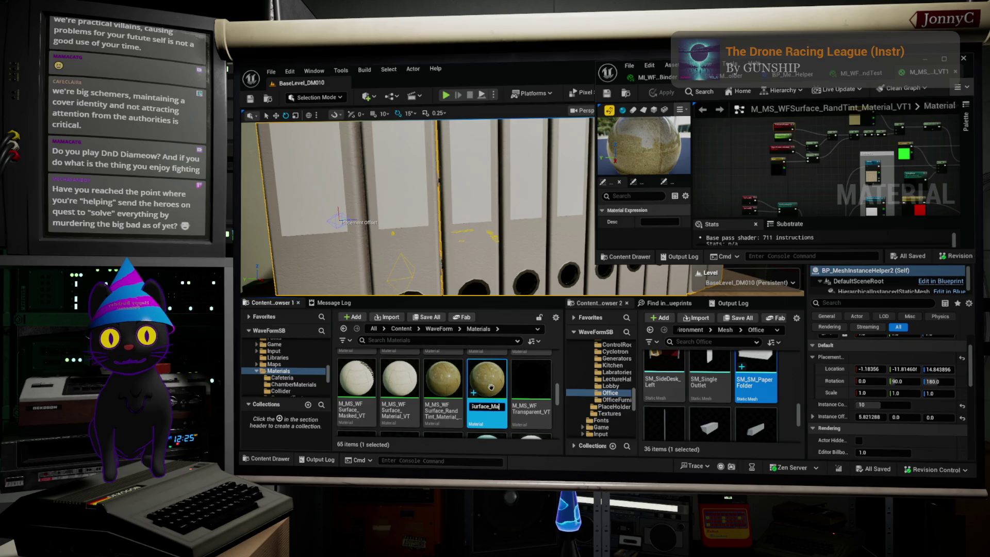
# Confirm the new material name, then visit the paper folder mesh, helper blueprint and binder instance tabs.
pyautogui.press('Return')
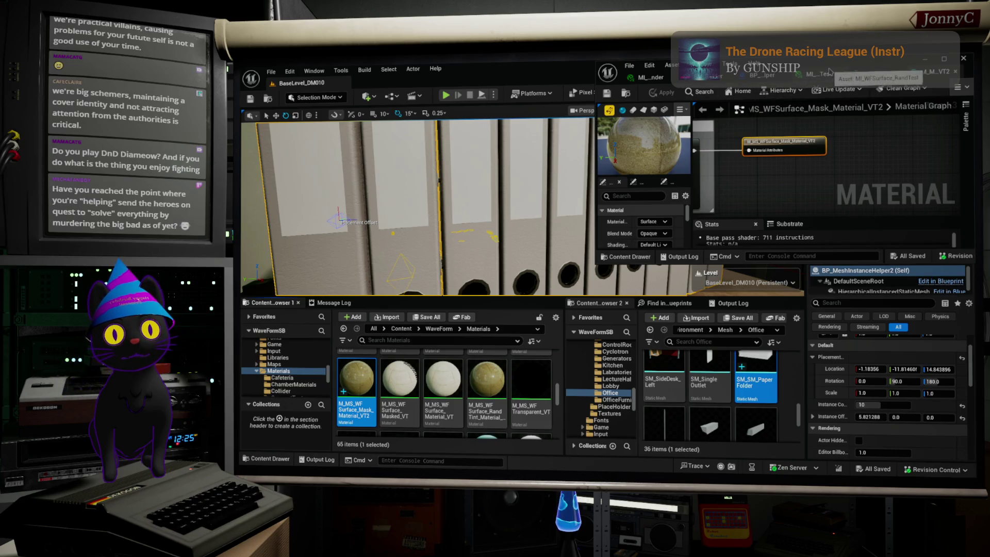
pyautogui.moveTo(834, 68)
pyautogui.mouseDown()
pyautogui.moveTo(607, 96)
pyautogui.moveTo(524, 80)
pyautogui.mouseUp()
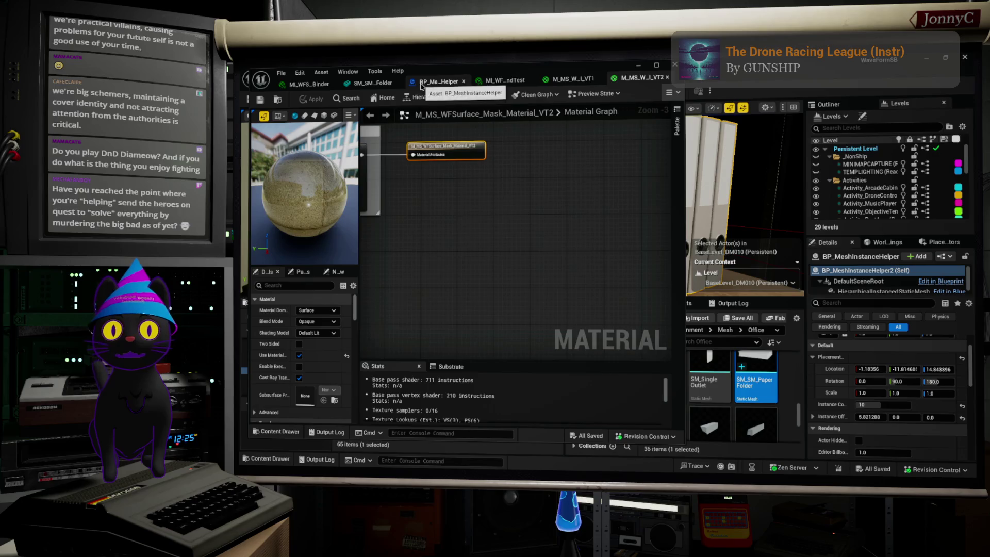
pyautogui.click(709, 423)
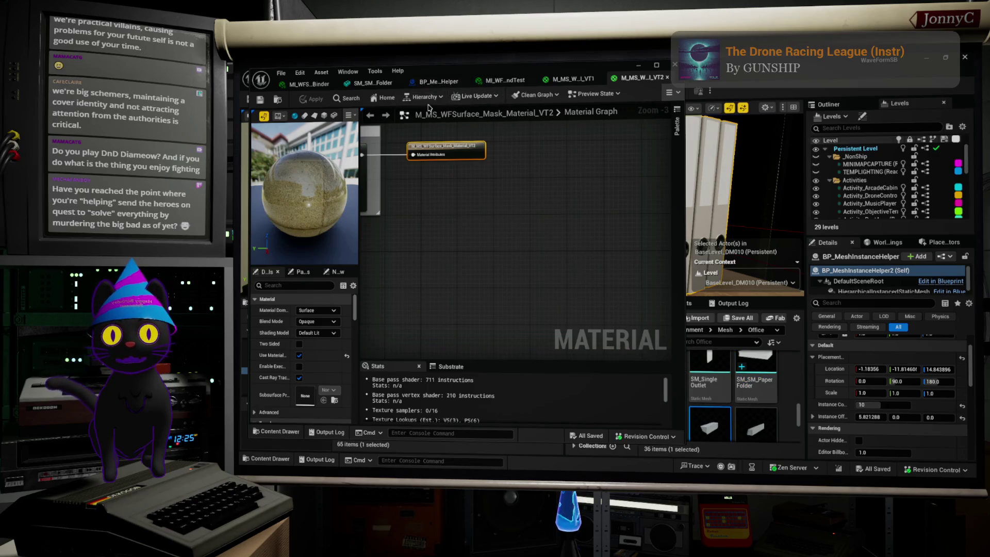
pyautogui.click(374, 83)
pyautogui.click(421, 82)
* * *
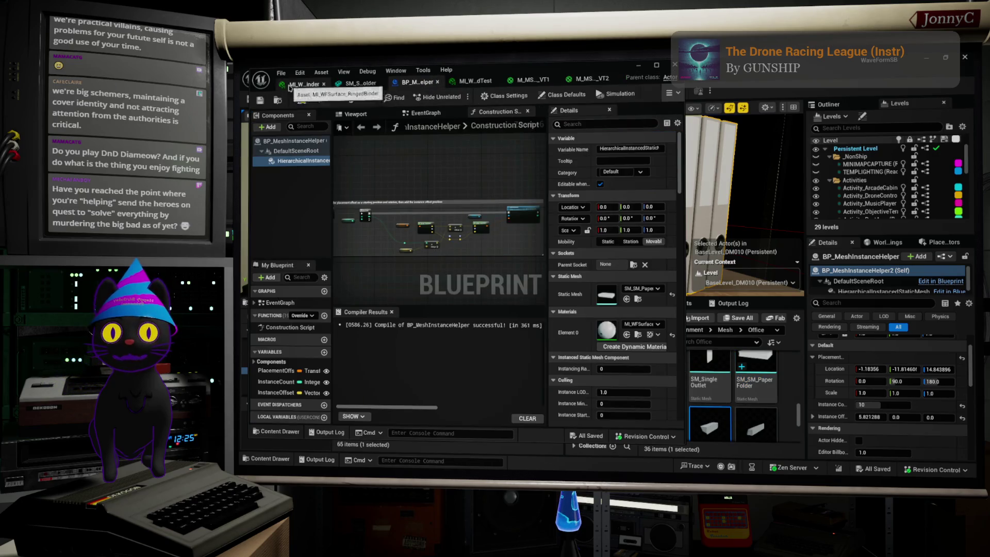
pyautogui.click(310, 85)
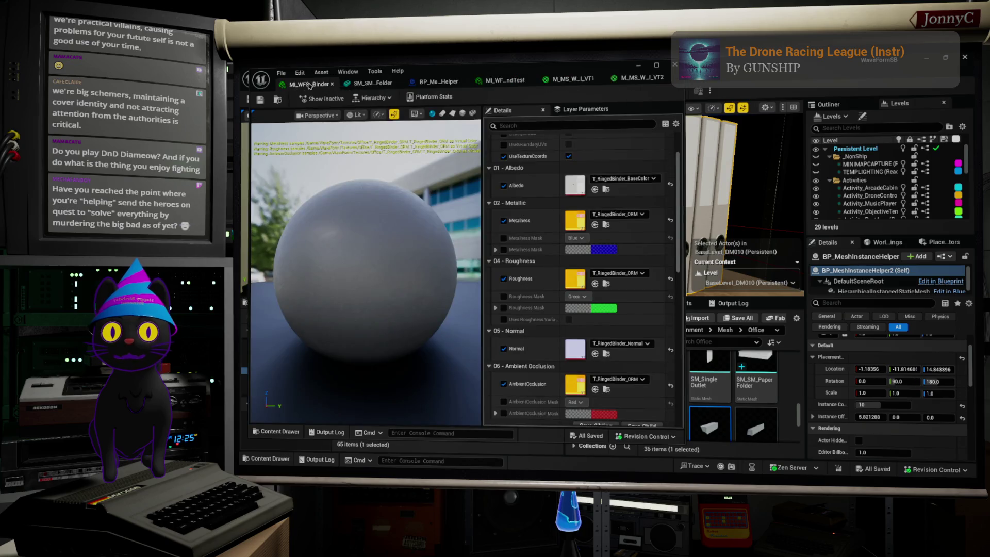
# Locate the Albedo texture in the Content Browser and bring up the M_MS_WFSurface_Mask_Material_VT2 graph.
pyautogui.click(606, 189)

> **WHAT YOU NEED TO DO**: For the material above, give again only the lines starting at the line that contains "# Confirm the" and ending at the line that contains "pyautogui.click(421, 82)". Pictures do not belong in the copy.

> **RESPONSE TO THE EXERCISE**:
# Confirm the new material name, then visit the paper folder mesh, helper blueprint and binder instance tabs.
pyautogui.press('Return')
pyautogui.moveTo(834, 68)
pyautogui.mouseDown()
pyautogui.moveTo(607, 96)
pyautogui.moveTo(524, 80)
pyautogui.mouseUp()
pyautogui.click(709, 423)
pyautogui.click(374, 83)
pyautogui.click(421, 82)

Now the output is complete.